Background: Communication between home health care agencies and referring facilities is important for comprehensive care for patients. Yet, both home health care providers and hospitalists feel that this communication is frequently lacking.

Purpose: To implement weekly teleconferences to discuss patients recently discharged from the Rocky Mountain Regional VA Medical Center (RMR VAMC) who are initiating or resuming home health care services to discuss their hospital course, follow up needs, and issues identified during home health care initiation.

Description: This project began in January 2019 by conducting a needs assessment survey of both home health providers and the VA hospital medicine group to identify potential areas for improvement. Results of these surveys indicated that home health care clinicians felt they were provided with insufficient access to information about patient hospitalizations, that home health orders were inadequate to guide management of their patients, and they reported difficulty reaching an appropriate clinician with questions about a patient’s home health orders. VA hospitalists reported their home health orders are inadequate in communicating pertinent information about the patient’s hospitalization to home health care agencies and they frequently feel concerned about not being able to provide enough information in home health orders. In March 2019, we initiated weekly teleconferences that included: a senior-level Registered Nurse (RN) from a local Home Health Care agency, an RN from the Home Health service from RMR VAMC, and a VA hospitalist. The teleconferences were held to discuss patients recently discharged from an inpatient medical stay who were initiating or resuming services with the Home Health Care agency. We used a standard script for each patient where each member of the call would review specific details about the patient’s hospitalization, home health orders, and initial home health visit for establishment of care.To date, we completed six conferences where we discussed 13 unique patients. Modifications made to the planned protocol included changing calls out to a bimonthly schedule in instances where there were not new patients to discuss. In addition, we decided to discuss some patients on multiple calls to follow up on certain planned action items outside of the pre-planned script. We regularly identified issues regarding medication management, order authorizations, follow up appointments, and new health concerns. A recurring concern raised by the home health RN was the challenge they face in being able to contact the patient’s primary care team on the same day with clinical concerns.

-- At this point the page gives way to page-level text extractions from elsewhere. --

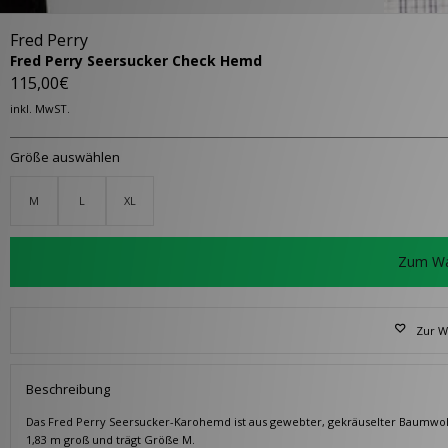
Fred Perry
Fred Perry Seersucker Check Hemd
115,00€
inkl. MwST.
Größe auswählen
M
L
XL
Zum Wa
Zur W
Beschreibung
Das Fred Perry Seersucker-Karohemd ist aus gewebter, gekräuselter Baumwolle
1,83 m groß und trägt Größe M.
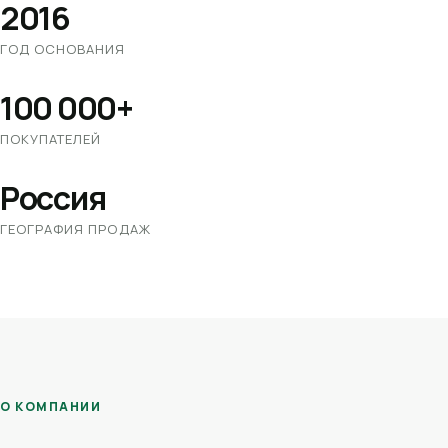
2016
ГОД ОСНОВАНИЯ
100 000+
ПОКУПАТЕЛЕЙ
Россия
ГЕОГРАФИЯ ПРОДАЖ
О КОМПАНИИ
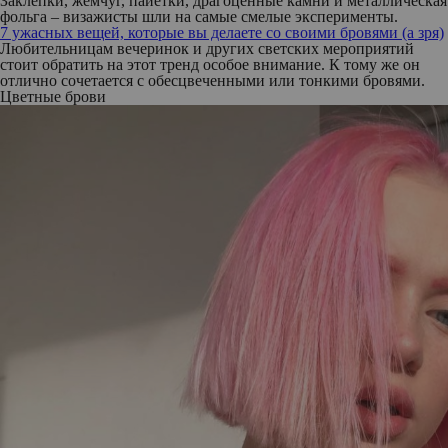
Заклепки, жемчуг, пайетки, драгоценные камни и металлическая
фольга – визажисты шли на самые смелые эксперименты.
7 ужасных вещей, которые вы делаете со своими бровями (а зря)
Любительницам вечеринок и других светских мероприятий
стоит обратить на этот тренд особое внимание. К тому же он
отлично сочетается с обесцвеченными или тонкими бровями.
Цветные брови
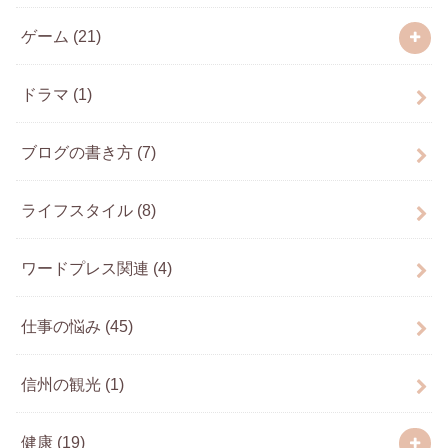
ゲーム
(21)
ドラマ
(1)
ブログの書き方
(7)
ライフスタイル
(8)
ワードプレス関連
(4)
仕事の悩み
(45)
信州の観光
(1)
健康
(19)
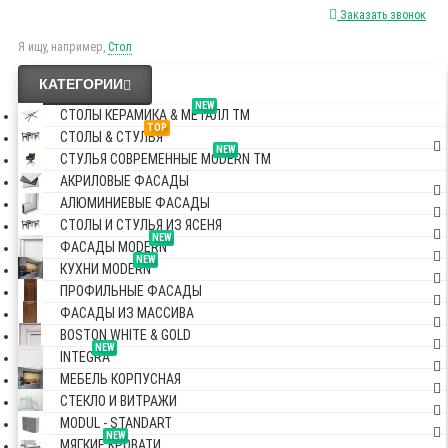
Заказать звонок
Я ищу, например,
Стол
КАТЕГОРИИ
NEW
СТОЛЫ КЕРАМИКА & МЕТАЛЛ TM
TOP
СТОЛЫ & СТУЛЬЯ
NEW
СТУЛЬЯ СОВРЕМЕННЫЕ MODERN TM
АКРИЛОВЫЕ ФАСАДЫ
АЛЮМИНИЕВЫЕ ФАСАДЫ
СТОЛЫ И СТУЛЬЯ ИЗ ЯСЕНЯ
NEW
ФАСАДЫ MODERN
NEW
КУХНИ MODERN
ПРОФИЛЬНЫЕ ФАСАДЫ
ФАСАДЫ ИЗ МАССИВА
BOSTON WHITE & GOLD
NEW
INTEGRA
МЕБЕЛЬ КОРПУСНАЯ
СТЕКЛО И ВИТРАЖИ
MODUL - STANDART
NEW
МЯГКИЕ КРОВАТИ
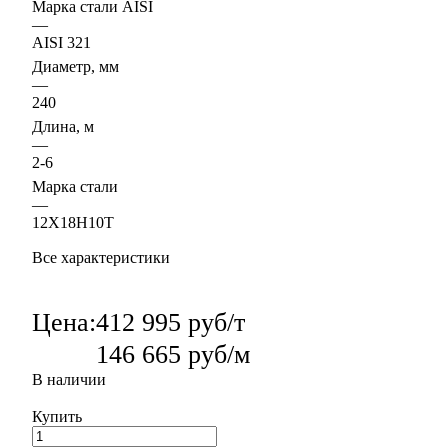
Марка стали AISI
—
AISI 321
Диаметр, мм
—
240
Длина, м
—
2-6
Марка стали
—
12Х18Н10Т
Все характеристики
Цена:
412 995 руб/т
146 665 руб/м
В наличии
Купить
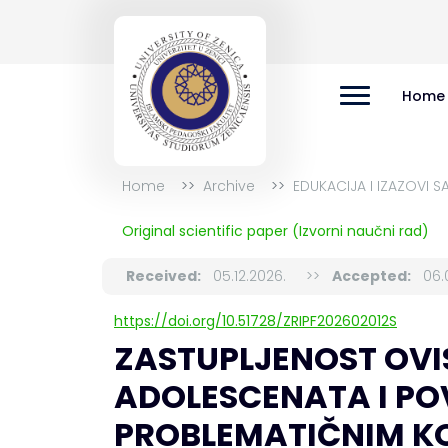
Home
Home
Archive
EDUKACIJA I IZAZOVI 
Original scientific paper (Izvorni naučni rad)
Received:
05.12.2026.
>>
Accepted:
06.0
https://doi.org/10.51728/ZRIPF202602012S
ZASTUPLJENOST OVI
ADOLESCENATA I PO
PROBLEMATIČNIM KO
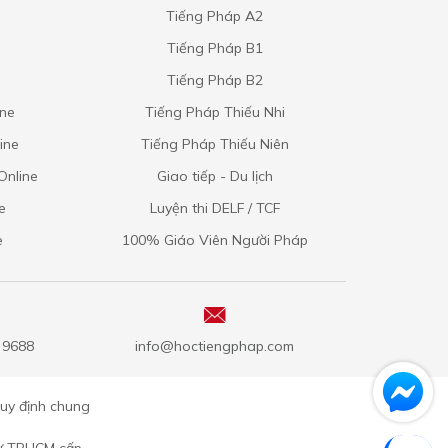
Tiếng Pháp A2
Tiếng Pháp B1
Tiếng Pháp B2
ine
Tiếng Pháp Thiếu Nhi
ine
Tiếng Pháp Thiếu Niên
Online
Giao tiếp - Du lịch
e
Luyện thi DELF / TCF
e
100% Giáo Viên Người Pháp
5 9688
info@hoctiengphap.com
uy định chung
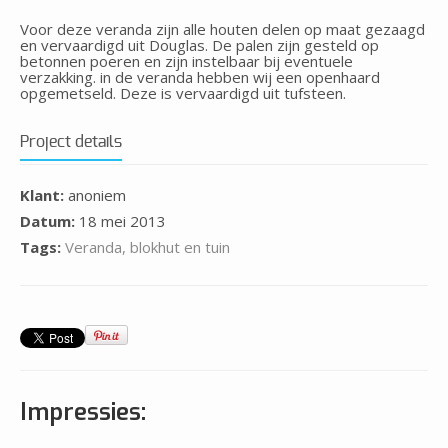
Voor deze veranda zijn alle houten delen op maat gezaagd
en vervaardigd uit Douglas. De palen zijn gesteld op
betonnen poeren en zijn instelbaar bij eventuele
verzakking. in de veranda hebben wij een openhaard
opgemetseld. Deze is vervaardigd uit tufsteen.
Project details
Klant:
anoniem
Datum:
18 mei 2013
Tags:
Veranda, blokhut en tuin
Impressies:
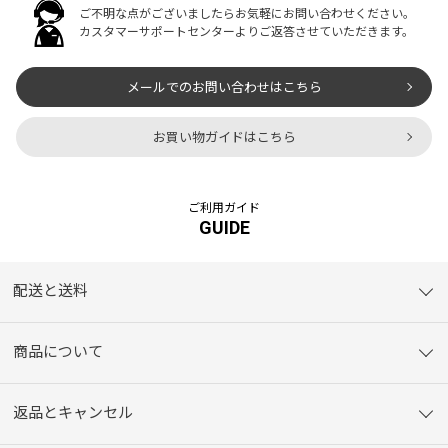
ご不明な点がございましたらお気軽にお問い合わせください。
カスタマーサポートセンターよりご返答させていただきます。
メールでのお問い合わせはこちら
お買い物ガイドはこちら
ご利用ガイド
GUIDE
配送と送料
商品について
返品とキャンセル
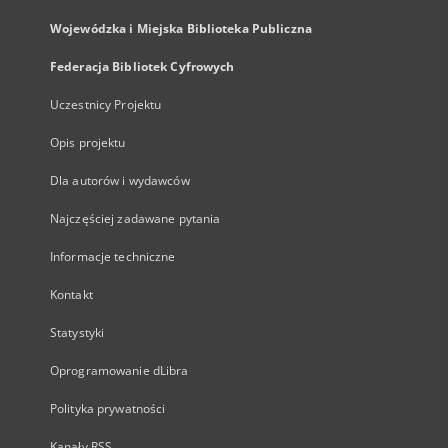
Wojewódzka i Miejska Biblioteka Publiczna
Federacja Bibliotek Cyfrowych
Uczestnicy Projektu
Opis projektu
Dla autorów i wydawców
Najczęściej zadawane pytania
Informacje techniczne
Kontakt
Statystyki
Oprogramowanie dLibra
Polityka prywatności
Kanały RSS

Conclusions: Our teleconferences have demonstrated that both inpatient and home health care clinicians experience problems with communication of important details needed for successful transition of care. Our teleconferences revealed frequently important clinical information is incorrectly communicated or omitted from home health care orders. We also found that home health care providers frequently identify important patient needs that through our teleconferences can be addressed rather than waiting for outpatient follow up appointments. We continue to strive for a better line of communication for the home health care agencies to contact clinician teams. In future iterations of this project, we intend to include a representative from primary care.